— Exercise requirements —
a - From the Hey, Scripting Guy! column, list each step TG says he needs to carry out on each Word document.
b - Reproduce everything in the Hey, Scripting Guy! column from "To make a long" down to "in the morning.".

— Supplied text —
■ ■ ■ ■ ■
Hey, Scripting Guy! How Can I Extract Specific Information From a Word Document and Then Use That Information to Rename the Document?

Hey, Scripting Guy! How Can I Extract Specific Information From a Word Document and Then Use That Information to Rename the Document?

  • Comments 1
  • Likes
Hey, Scripting Guy! Question

Hey, Scripting Guy! I have a bunch of Word documents in a folder. I need to open each document, read in some information from the first two lines, then use that information to rename the file. However, I’m having some trouble getting this to work. Can you help me?

-- TG

SpacerHey, Scripting Guy! AnswerScript Center

Hey, TG. As devoted readers of Hey, Scripting Guy! know, the Scripting Guy who writes this column is usually all business: he never lets anything distract him from his job of answering questions about system administration scripting. Today, however, we have to make an exception: the following story was just too weird to pass up.

Last week a 66-year-old man died in his sleep. His roommates – in what must have been some sort of tribute to their deceased comrade – decided to try and cash the man’s most-recent Social Security check. When they did, however, they were told that the person who’s name was on the check had to be present before the check could be cashed. The two mean responded by returning home, dressing the deceased the best they could, then plopping the body into a desk chair and wheeling him back to the check cashing store. They left the dead man on the sidewalk, then went back inside the store and tried to cash the check.

To make a long – and weird – story short, a crowd gathered, a policeman came by to see what the hubbub was all about, and the two men were arrested. The pair claimed they had no idea that their friend was dead. “He looked like that every morning,” said one man. “I didn’t know he was dead. He had $500 in his pocket. I had $200. Why would I rob the guy?”

In other words, their friend looked like that – dead – every morning. Hard to believe? Maybe. But, then again, none of you have ever seen the Scripting Guy who writes this column first thing in the morning.

Like we said, that was just too weird to pass up. But now it’s time to regain our focus. TG is looking for a script that can open a Microsoft Word document (actually a whole slew of Word documents), grab some information from the first two lines, then use that information to rename the file. How can he do that? Why, like this, of course:

Set objWord = CreateObject("Word.Application")
■ ■ ■ ■ ■
— Data extract —
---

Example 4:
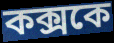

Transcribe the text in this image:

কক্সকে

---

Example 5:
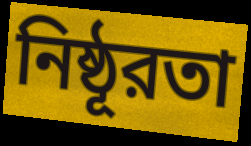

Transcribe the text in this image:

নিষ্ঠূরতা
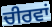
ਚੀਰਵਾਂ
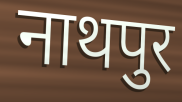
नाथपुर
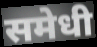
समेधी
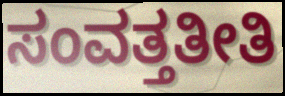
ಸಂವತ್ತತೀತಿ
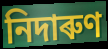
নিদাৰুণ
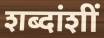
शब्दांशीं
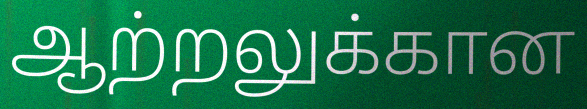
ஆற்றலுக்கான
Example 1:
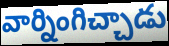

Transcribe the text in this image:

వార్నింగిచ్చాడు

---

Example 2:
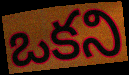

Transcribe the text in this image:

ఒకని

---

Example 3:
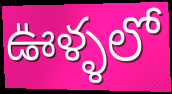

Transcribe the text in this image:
■ ■ ■ ■ ■
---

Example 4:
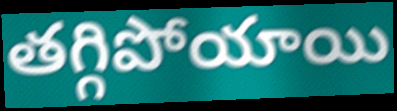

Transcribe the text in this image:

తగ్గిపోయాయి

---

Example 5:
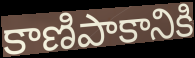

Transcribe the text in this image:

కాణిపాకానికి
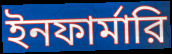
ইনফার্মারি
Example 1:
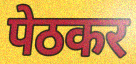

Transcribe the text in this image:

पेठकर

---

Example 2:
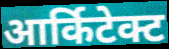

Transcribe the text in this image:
■ ■ ■ ■ ■
— Solutions to the tasks —
a -
- Open the document.
- Read in some information from the first two lines.
- Use that information to rename the file.

b -
To make a long – and weird – story short, a crowd gathered, a policeman came by to see what the hubbub was all about, and the two men were arrested. The pair claimed they had no idea that their friend was dead. “He looked like that every morning,” said one man. “I didn’t know he was dead. He had $500 in his pocket. I had $200. Why would I rob the guy?”

In other words, their friend looked like that – dead – every morning. Hard to believe? Maybe. But, then again, none of you have ever seen the Scripting Guy who writes this column first thing in the morning.